La cohérence du plan d'agglomération franco-valdo-genevois se joue-t-elle dans la Plaine du Loup ?
L’Etat de Genève va bientôt devoir se prononcer sur un projet de construction de 178 logements dans le bas Lully, dans la zone théoriquement sauvée des risques d’inondations suites au travaux de renaturation de l’Aire.
Cette décision est un test pour savoir si le plan d’agglomération franco-valdo-genevois représente une réelle volonté urbanistique pour l’avenir urbain de Genève et de sa région ou n'est qu'une simple gesticulation politicienne supplémentaire.
J’avais défendu le projet des Cherpines car celui-ci était à mon sens cohérent avec ce plan d’agglo qui voulait – c’est comme ça que je l’avais compris en début de législature – construire la ville le long de voies de transports publics performants, comme les lignes de trams et le CEVA. Développement durable oblige. La Genève de la fin du XXIème siècle aurait ainsi ressemblé à une araignée laissant entre ses pattes de larges pénétrantes vertes et autres corridors écologiques parvenant jusqu’au centre historique; dans sa tradition urbaine héritée de Braillard, Genève continuerait à se construire autour des vides qu'elle constitue dans son "maillage vert". Construire aux Cherpine était ainsi cohérent puisqu’un futur tram est appelé à relier le centre-ville à Saint-Julien en passant par les Cherpines et Plan-les-Ouattes.

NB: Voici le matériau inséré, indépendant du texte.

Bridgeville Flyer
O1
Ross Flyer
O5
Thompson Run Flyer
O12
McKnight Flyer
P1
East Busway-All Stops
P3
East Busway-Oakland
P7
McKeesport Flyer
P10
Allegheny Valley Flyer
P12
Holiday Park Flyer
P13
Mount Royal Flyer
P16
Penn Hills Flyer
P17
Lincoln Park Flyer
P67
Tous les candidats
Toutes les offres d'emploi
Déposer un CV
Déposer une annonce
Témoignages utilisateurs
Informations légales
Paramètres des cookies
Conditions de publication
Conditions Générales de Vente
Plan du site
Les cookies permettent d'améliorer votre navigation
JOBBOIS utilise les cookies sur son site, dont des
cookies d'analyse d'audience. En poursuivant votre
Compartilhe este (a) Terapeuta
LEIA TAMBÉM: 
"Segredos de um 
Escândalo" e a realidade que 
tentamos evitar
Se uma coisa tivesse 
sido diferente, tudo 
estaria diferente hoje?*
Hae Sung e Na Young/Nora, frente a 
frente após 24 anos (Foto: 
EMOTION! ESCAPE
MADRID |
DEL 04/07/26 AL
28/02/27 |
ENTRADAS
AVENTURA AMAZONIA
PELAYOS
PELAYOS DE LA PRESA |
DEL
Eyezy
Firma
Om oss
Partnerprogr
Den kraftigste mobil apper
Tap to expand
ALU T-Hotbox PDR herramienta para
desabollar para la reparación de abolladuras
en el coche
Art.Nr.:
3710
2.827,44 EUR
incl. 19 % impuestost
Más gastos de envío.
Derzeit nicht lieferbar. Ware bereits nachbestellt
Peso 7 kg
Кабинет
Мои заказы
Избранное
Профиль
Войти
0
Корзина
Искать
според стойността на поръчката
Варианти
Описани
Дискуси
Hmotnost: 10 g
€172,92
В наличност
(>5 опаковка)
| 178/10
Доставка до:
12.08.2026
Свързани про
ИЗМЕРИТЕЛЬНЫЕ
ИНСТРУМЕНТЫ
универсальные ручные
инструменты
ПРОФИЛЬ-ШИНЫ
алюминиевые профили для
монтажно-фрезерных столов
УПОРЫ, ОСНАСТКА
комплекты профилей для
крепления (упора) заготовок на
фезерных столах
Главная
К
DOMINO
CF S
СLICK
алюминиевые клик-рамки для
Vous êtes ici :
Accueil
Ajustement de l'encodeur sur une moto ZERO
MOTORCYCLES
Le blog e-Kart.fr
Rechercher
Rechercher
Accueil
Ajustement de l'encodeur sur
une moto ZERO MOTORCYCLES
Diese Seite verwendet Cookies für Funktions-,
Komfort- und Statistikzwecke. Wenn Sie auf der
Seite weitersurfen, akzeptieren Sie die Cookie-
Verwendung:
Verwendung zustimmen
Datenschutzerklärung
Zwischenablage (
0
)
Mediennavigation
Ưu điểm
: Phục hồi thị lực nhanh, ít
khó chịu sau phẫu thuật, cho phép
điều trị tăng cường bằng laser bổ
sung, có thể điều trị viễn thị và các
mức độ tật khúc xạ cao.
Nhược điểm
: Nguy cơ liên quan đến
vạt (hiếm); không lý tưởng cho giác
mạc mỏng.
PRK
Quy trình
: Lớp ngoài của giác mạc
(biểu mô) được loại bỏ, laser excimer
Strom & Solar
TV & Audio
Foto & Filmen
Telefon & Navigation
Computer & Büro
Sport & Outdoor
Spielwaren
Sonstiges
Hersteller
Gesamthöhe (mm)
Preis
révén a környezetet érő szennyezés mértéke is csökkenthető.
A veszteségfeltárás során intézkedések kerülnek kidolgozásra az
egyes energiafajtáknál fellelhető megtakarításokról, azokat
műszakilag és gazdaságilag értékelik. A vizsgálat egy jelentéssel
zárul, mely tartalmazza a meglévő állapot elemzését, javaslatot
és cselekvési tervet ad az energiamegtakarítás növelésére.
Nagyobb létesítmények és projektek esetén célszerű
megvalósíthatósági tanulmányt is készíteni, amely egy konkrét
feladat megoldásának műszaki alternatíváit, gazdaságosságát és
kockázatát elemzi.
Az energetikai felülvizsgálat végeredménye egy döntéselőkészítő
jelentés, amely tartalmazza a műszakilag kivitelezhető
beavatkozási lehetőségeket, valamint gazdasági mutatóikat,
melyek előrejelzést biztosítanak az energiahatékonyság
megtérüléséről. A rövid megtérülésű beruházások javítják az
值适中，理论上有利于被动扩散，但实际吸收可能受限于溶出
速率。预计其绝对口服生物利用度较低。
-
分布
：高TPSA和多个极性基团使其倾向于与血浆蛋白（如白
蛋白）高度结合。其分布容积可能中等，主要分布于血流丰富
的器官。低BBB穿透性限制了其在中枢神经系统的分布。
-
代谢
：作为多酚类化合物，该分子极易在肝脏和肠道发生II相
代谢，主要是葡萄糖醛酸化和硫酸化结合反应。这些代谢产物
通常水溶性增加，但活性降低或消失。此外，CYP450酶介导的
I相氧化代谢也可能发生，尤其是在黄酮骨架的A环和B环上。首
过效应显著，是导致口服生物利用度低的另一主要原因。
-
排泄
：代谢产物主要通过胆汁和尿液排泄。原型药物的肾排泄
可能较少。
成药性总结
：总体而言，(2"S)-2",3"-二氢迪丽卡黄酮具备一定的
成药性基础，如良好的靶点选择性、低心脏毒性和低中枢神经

Le projet Jaquenoud prévoit de doubler la population de Lully alors même que le village se trouve en plein milieu de deux "pattes de l’araignée" du shéma de l'agglo, là où justement, à côté de l’Aire renaturée, les espaces agricoles et maraîchers se devraient d’être préservés. Spontanément il me semble qu’un tel développement urbain est contradictoire avec l’esprit du plan d’agglo, du moins celui qui nous avait été présenté dans le temps. Pas selon les magistrats bernésiens : le plan d’agglo, c’est « construire partout où l’on peut ». En matière d'urbanisme je ne suis pas atteint du syndrome de Peter Pan et souhaite sincérement que Genève développe son parc de logements, mais pas « n’importe où c’est possible de le faire ». Sinon à quoi sert de parler d'urbanisme, à quoi sert-il de s'insuger contre le mittage du territoire?
Le Conseil Municipal bernésien ne sera appellé à se prononcer que sur une dérogation en matière de toits plats et une autre sur le nombre de places de parking. En effet, ces deux points du projet dérogent un réglement des construction dont les bases légales sont plus que bancales. Ces dérogations seront bien évidemment votées sans tenir compte des 180 pétitionnaires du quartier très inquiets quant à la mobilité future et l'engorgement déjà existant des voitures sans places de parking, ni de l'oposition formelle que l'AVAL a adressée au DCTI, basée sur bien d'autres entorses que le projet érige à l'encontre de la LCI et autres normes fédérale en matière de construction. En aucun cas un vote positif du Conseil municipal sur les dérogations au règlement des constructions du village ne saurait être considéré comme une approbation du projet en lui-même. Du reste, le Législatif bernésien n'est pas appellé à se prononcer sur le fond, la balle est au DCTI.
Ce dernier aura à juger si le projet de construction respecte le bâti existant (décrochements en plan et en élévation, des couverts, appentis, escaliers extérieurs, etc.), si l’indice d’utilisation du sol, plus de deux fois supérieur à celui d'une zone 4b protégée est acceptable, si le trafic induit est supportable dans ce tissus urbain enclavé, si les gabarits sont conformes (4 niveaux, alors que tout autour on est à 3 niveaux), etc. Il reviendra au DCTI de juger de l'opportunité de construire autant de logements avec une telle densité sur une zone complètement enclavée dans des serres industrielles – la ZAS – dans un cul-de-sac de voiries (la frontière est à 300 mètres) et à fleur de nappe phréatique.
Les habitants du bas Lully sont suspendus à la décision du service d'urbanisme du Canton, espérant que ce dernier se rende sur place pour constater la relative démesure du projet dans un tel contexte et suggérer ainsi au maître d'oeuvre qu'un étage de moins serait une solution envisageable pour tous. Pour les Genevois, la décision du DCTI dira s’il existe une cohérence dans la volonté du plan d'agglo, et si l'urbanisme réel du Canton doit se limiter, pour un siècle encore, à la somme arithmétique des politiques des petits copains de toutes les communes du canton.